• _The task_:
For each entry that follows, produce an exact copy.

• _Extracted information_:
┌──

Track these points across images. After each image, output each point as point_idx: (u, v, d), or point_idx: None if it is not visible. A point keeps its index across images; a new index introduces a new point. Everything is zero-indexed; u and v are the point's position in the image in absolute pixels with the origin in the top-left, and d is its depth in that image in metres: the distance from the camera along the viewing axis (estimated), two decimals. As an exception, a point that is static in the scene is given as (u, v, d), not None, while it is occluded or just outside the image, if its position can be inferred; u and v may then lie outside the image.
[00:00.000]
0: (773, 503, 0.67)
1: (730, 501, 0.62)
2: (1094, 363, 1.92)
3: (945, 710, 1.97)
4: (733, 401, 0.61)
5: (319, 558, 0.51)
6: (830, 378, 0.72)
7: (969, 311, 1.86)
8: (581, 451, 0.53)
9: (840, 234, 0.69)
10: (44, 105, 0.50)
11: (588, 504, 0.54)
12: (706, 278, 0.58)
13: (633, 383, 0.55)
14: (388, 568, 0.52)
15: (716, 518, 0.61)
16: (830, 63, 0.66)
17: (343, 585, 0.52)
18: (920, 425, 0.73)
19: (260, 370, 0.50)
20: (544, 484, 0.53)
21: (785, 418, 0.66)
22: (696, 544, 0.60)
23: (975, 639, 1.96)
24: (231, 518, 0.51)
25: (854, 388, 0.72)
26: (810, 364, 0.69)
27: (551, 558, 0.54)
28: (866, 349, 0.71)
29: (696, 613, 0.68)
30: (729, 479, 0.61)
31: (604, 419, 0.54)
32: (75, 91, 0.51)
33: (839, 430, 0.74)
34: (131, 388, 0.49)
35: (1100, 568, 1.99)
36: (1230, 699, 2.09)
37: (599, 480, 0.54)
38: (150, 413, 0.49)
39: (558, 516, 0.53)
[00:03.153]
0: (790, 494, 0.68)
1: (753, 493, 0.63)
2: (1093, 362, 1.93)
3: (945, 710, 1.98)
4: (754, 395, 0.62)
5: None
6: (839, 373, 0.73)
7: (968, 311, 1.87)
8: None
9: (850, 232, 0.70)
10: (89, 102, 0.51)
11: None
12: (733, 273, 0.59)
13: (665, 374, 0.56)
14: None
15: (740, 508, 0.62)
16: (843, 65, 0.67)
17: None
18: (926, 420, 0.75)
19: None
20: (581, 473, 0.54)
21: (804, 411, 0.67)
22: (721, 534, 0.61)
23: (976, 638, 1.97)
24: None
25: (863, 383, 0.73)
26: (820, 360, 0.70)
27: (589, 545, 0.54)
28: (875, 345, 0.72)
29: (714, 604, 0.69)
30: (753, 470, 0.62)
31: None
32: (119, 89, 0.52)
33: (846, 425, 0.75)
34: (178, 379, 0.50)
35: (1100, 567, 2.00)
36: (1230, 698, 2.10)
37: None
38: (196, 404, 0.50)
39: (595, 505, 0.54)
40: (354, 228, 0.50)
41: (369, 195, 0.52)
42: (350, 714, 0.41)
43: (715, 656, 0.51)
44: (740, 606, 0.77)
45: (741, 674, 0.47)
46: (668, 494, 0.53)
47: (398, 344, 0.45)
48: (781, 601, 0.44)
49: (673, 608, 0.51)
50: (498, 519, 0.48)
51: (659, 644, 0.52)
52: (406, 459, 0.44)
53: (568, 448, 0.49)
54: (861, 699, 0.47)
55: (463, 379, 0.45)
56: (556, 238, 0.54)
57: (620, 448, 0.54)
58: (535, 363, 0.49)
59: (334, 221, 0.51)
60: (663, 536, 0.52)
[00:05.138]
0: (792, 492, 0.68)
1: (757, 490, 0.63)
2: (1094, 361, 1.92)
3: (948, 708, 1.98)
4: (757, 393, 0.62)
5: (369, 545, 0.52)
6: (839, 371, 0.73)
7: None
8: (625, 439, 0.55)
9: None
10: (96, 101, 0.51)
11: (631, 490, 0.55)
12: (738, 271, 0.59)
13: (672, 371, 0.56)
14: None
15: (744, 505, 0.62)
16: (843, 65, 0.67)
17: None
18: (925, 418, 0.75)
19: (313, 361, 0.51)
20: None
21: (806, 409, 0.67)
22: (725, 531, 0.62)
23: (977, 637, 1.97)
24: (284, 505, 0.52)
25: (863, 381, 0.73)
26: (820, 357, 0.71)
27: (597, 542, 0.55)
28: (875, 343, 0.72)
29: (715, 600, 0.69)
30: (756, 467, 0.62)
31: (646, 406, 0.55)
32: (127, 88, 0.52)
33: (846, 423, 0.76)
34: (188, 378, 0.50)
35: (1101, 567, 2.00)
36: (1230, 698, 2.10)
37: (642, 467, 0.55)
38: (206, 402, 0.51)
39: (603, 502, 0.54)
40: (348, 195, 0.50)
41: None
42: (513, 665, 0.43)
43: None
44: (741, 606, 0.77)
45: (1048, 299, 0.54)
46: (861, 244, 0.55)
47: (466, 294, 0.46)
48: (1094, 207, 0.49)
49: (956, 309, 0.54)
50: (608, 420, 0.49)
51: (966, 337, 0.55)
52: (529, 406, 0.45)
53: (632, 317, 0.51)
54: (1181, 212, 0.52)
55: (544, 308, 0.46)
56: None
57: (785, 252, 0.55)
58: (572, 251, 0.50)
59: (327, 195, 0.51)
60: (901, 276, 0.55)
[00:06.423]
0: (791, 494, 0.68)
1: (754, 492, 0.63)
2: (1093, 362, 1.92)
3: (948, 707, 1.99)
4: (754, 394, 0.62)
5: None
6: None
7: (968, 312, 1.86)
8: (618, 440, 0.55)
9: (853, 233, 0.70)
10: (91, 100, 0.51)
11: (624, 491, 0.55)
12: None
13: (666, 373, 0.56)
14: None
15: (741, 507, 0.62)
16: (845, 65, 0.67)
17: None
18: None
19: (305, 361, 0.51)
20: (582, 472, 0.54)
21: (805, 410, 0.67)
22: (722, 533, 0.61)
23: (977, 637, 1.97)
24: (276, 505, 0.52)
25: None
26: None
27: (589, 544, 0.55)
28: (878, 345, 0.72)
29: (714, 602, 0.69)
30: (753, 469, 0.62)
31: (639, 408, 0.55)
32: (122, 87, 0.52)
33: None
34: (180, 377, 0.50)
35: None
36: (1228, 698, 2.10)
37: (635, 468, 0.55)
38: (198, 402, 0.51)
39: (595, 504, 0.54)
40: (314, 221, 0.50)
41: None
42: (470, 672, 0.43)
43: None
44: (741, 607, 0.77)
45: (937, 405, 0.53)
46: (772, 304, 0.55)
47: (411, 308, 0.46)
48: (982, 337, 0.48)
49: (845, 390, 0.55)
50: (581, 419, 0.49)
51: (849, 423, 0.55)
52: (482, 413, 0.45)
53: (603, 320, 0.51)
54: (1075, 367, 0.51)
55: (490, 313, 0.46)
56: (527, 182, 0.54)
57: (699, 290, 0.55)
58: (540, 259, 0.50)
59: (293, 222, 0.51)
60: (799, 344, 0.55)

└──

• _Written solution_:
Track these points across images. After each image, output each point as point_idx: (u, v, d), or point_idx: None if it is not visible. A point keeps its index across images; a new index introduces a new point. Everything is zero-indexed; u and v are the point's position in the image in absolute pixels with the origin in the top-left, and d is its depth in that image in metres: the distance from the camera along the viewing axis (estimated), two decimals. As an exception, a point that is static in the scene is given as (u, v, d), not None, while it is occluded or just outside the image, if its position can be inferred; u and v may then lie outside the image.
[00:00.000]
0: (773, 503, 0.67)
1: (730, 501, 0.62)
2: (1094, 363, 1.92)
3: (945, 710, 1.97)
4: (733, 401, 0.61)
5: (319, 558, 0.51)
6: (830, 378, 0.72)
7: (969, 311, 1.86)
8: (581, 451, 0.53)
9: (840, 234, 0.69)
10: (44, 105, 0.50)
11: (588, 504, 0.54)
12: (706, 278, 0.58)
13: (633, 383, 0.55)
14: (388, 568, 0.52)
15: (716, 518, 0.61)
16: (830, 63, 0.66)
17: (343, 585, 0.52)
18: (920, 425, 0.73)
19: (260, 370, 0.50)
20: (544, 484, 0.53)
21: (785, 418, 0.66)
22: (696, 544, 0.60)
23: (975, 639, 1.96)
24: (231, 518, 0.51)
25: (854, 388, 0.72)
26: (810, 364, 0.69)
27: (551, 558, 0.54)
28: (866, 349, 0.71)
29: (696, 613, 0.68)
30: (729, 479, 0.61)
31: (604, 419, 0.54)
32: (75, 91, 0.51)
33: (839, 430, 0.74)
34: (131, 388, 0.49)
35: (1100, 568, 1.99)
36: (1230, 699, 2.09)
37: (599, 480, 0.54)
38: (150, 413, 0.49)
39: (558, 516, 0.53)
[00:03.153]
0: (790, 494, 0.68)
1: (753, 493, 0.63)
2: (1093, 362, 1.93)
3: (945, 710, 1.98)
4: (754, 395, 0.62)
5: None
6: (839, 373, 0.73)
7: (968, 311, 1.87)
8: None
9: (850, 232, 0.70)
10: (89, 102, 0.51)
11: None
12: (733, 273, 0.59)
13: (665, 374, 0.56)
14: None
15: (740, 508, 0.62)
16: (843, 65, 0.67)
17: None
18: (926, 420, 0.75)
19: None
20: (581, 473, 0.54)
21: (804, 411, 0.67)
22: (721, 534, 0.61)
23: (976, 638, 1.97)
24: None
25: (863, 383, 0.73)
26: (820, 360, 0.70)
27: (589, 545, 0.54)
28: (875, 345, 0.72)
29: (714, 604, 0.69)
30: (753, 470, 0.62)
31: None
32: (119, 89, 0.52)
33: (846, 425, 0.75)
34: (178, 379, 0.50)
35: (1100, 567, 2.00)
36: (1230, 698, 2.10)
37: None
38: (196, 404, 0.50)
39: (595, 505, 0.54)
40: (354, 228, 0.50)
41: (369, 195, 0.52)
42: (350, 714, 0.41)
43: (715, 656, 0.51)
44: (740, 606, 0.77)
45: (741, 674, 0.47)
46: (668, 494, 0.53)
47: (398, 344, 0.45)
48: (781, 601, 0.44)
49: (673, 608, 0.51)
50: (498, 519, 0.48)
51: (659, 644, 0.52)
52: (406, 459, 0.44)
53: (568, 448, 0.49)
54: (861, 699, 0.47)
55: (463, 379, 0.45)
56: (556, 238, 0.54)
57: (620, 448, 0.54)
58: (535, 363, 0.49)
59: (334, 221, 0.51)
60: (663, 536, 0.52)
[00:05.138]
0: (792, 492, 0.68)
1: (757, 490, 0.63)
2: (1094, 361, 1.92)
3: (948, 708, 1.98)
4: (757, 393, 0.62)
5: (369, 545, 0.52)
6: (839, 371, 0.73)
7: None
8: (625, 439, 0.55)
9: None
10: (96, 101, 0.51)
11: (631, 490, 0.55)
12: (738, 271, 0.59)
13: (672, 371, 0.56)
14: None
15: (744, 505, 0.62)
16: (843, 65, 0.67)
17: None
18: (925, 418, 0.75)
19: (313, 361, 0.51)
20: None
21: (806, 409, 0.67)
22: (725, 531, 0.62)
23: (977, 637, 1.97)
24: (284, 505, 0.52)
25: (863, 381, 0.73)
26: (820, 357, 0.71)
27: (597, 542, 0.55)
28: (875, 343, 0.72)
29: (715, 600, 0.69)
30: (756, 467, 0.62)
31: (646, 406, 0.55)
32: (127, 88, 0.52)
33: (846, 423, 0.76)
34: (188, 378, 0.50)
35: (1101, 567, 2.00)
36: (1230, 698, 2.10)
37: (642, 467, 0.55)
38: (206, 402, 0.51)
39: (603, 502, 0.54)
40: (348, 195, 0.50)
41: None
42: (513, 665, 0.43)
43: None
44: (741, 606, 0.77)
45: (1048, 299, 0.54)
46: (861, 244, 0.55)
47: (466, 294, 0.46)
48: (1094, 207, 0.49)
49: (956, 309, 0.54)
50: (608, 420, 0.49)
51: (966, 337, 0.55)
52: (529, 406, 0.45)
53: (632, 317, 0.51)
54: (1181, 212, 0.52)
55: (544, 308, 0.46)
56: None
57: (785, 252, 0.55)
58: (572, 251, 0.50)
59: (327, 195, 0.51)
60: (901, 276, 0.55)
[00:06.423]
0: (791, 494, 0.68)
1: (754, 492, 0.63)
2: (1093, 362, 1.92)
3: (948, 707, 1.99)
4: (754, 394, 0.62)
5: None
6: None
7: (968, 312, 1.86)
8: (618, 440, 0.55)
9: (853, 233, 0.70)
10: (91, 100, 0.51)
11: (624, 491, 0.55)
12: None
13: (666, 373, 0.56)
14: None
15: (741, 507, 0.62)
16: (845, 65, 0.67)
17: None
18: None
19: (305, 361, 0.51)
20: (582, 472, 0.54)
21: (805, 410, 0.67)
22: (722, 533, 0.61)
23: (977, 637, 1.97)
24: (276, 505, 0.52)
25: None
26: None
27: (589, 544, 0.55)
28: (878, 345, 0.72)
29: (714, 602, 0.69)
30: (753, 469, 0.62)
31: (639, 408, 0.55)
32: (122, 87, 0.52)
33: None
34: (180, 377, 0.50)
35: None
36: (1228, 698, 2.10)
37: (635, 468, 0.55)
38: (198, 402, 0.51)
39: (595, 504, 0.54)
40: (314, 221, 0.50)
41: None
42: (470, 672, 0.43)
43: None
44: (741, 607, 0.77)
45: (937, 405, 0.53)
46: (772, 304, 0.55)
47: (411, 308, 0.46)
48: (982, 337, 0.48)
49: (845, 390, 0.55)
50: (581, 419, 0.49)
51: (849, 423, 0.55)
52: (482, 413, 0.45)
53: (603, 320, 0.51)
54: (1075, 367, 0.51)
55: (490, 313, 0.46)
56: (527, 182, 0.54)
57: (699, 290, 0.55)
58: (540, 259, 0.50)
59: (293, 222, 0.51)
60: (799, 344, 0.55)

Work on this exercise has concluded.